Chez Citroën, les mots “syndicaliste” et “grève” n’existent pas.

Ailleurs c’est pire...
lundi 17 octobre 2005
mis à jour samedi 21 janvier 2006

Au printemps dernier à Aulnay-sous-Bois, Citroën a fait remplacer les grévistes par des intérimaires, dans le but de briser illégalement un mouvement dur à l’atelier des peintures. Pour empêcher toute intrusion dans ce local les agents de maîtrise furent requis. Philippe JULIEN, secrétaire du syndicat CGT a voulu déjouer cette manœuvre scandaleuse, avec trois autres délégués CHS (Hygiène et Sécurité). Ils se présentèrent sur le site interdit et usèrent de leur droit d’accès garanti par la loi. Là, ils furent l’objet d’invectives et de bousculades par la centaine de cadres présents, très agressifs. Citroën a engagé une procédure disciplinaire contre « les fauteurs de troubles » dont le seul tort est d’avoir fait respecter le droit de grève.

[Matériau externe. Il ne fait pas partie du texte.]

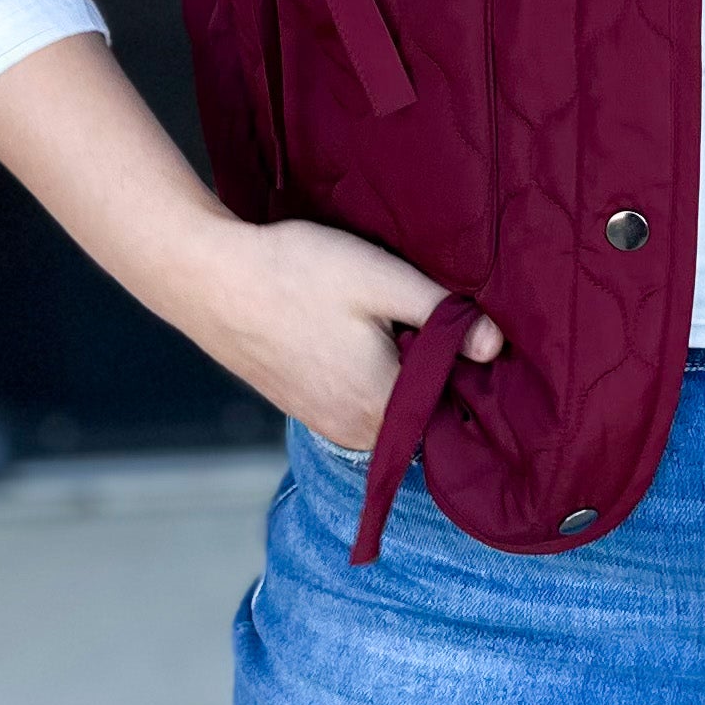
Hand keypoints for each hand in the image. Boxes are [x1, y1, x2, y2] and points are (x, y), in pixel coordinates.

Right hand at [0, 33, 500, 450]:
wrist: (208, 278)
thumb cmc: (296, 273)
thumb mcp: (381, 280)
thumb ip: (443, 314)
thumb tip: (496, 346)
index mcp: (382, 408)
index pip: (455, 407)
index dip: (469, 368)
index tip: (466, 329)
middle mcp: (355, 431)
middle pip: (422, 409)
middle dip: (433, 369)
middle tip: (423, 312)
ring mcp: (324, 423)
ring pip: (387, 403)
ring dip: (397, 369)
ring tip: (384, 317)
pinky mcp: (303, 406)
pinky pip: (357, 399)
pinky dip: (367, 372)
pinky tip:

Philippe a été licencié. Une affaire qui nous concerne tous.


Ailleurs c’est pire, surtout dans le privé.

Philippe JULIEN, secrétaire du syndicat CGT de l’usine Citroën d’Aulnay-sous-Bois, a été licencié après avoir fait respecter le droit de grève. Faty MAYAN, déléguée syndicale SUD nettoyage, a gagné aux Prud’hommes contre le groupe Accor, mais cette multinationale refuse de la réintégrer. A Longwy, Kamel BELKADI militant CGT, est toujours con-damné à 18 mois de prison avec sursis pour l’incendie de l’usine DAEWOO. A Lens, Christian MULLER, ex-délégué CGT à la Caisse d’Epargne, est licencié six mois après la fin de son mandat syndical, au moment où il ne bénéficie plus de protection. A Bègles, quatorze syndicalistes CGT, CNT et SUD ont été suspendus de leur fonction pour des périodes de six mois à deux ans. Au Mans une mobilisation sans faille, et une décision de l’Inspection du Travail ont pu empêcher le licenciement d’un délégué SUD à B2S.

Ces affaires sont intolérables, et nous concernent tous. Elles sont à suivre de près car elles montrent que les méthodes utilisées pour sanctionner sont toujours les mêmes, bien qu’elles se produisent à des endroits très éloignés les uns des autres : Il s’agit toujours d’un individu, connu pour son engagement et sa détermination, pris isolément. On lui construit au préalable un dossier négatif composé d’appréciations de sa hiérarchie vagues et suggestives, mais d’aucun fait précis. On ajoute à cela le témoignage désobligeant de quelques collègues de travail zélés, pour donner un peu de crédit à l’épais dossier artificiel. Puis on crée un incident et on le grossit démesurément. Parfois même tout est purement inventé. Enfin la sanction tombe, après une campagne de calomnie pour créer la confusion de tous et le doute de l’entourage proche. Cette basse précaution paralyse toute forme de solidarité, ou la retarde.

Ces méthodes sont courantes dans le privé. Elles font leur apparition maintenant dans l’Education Nationale, avec l’autonomisation des Etablissements scolaires et le renforcement des pouvoirs de la hiérarchie.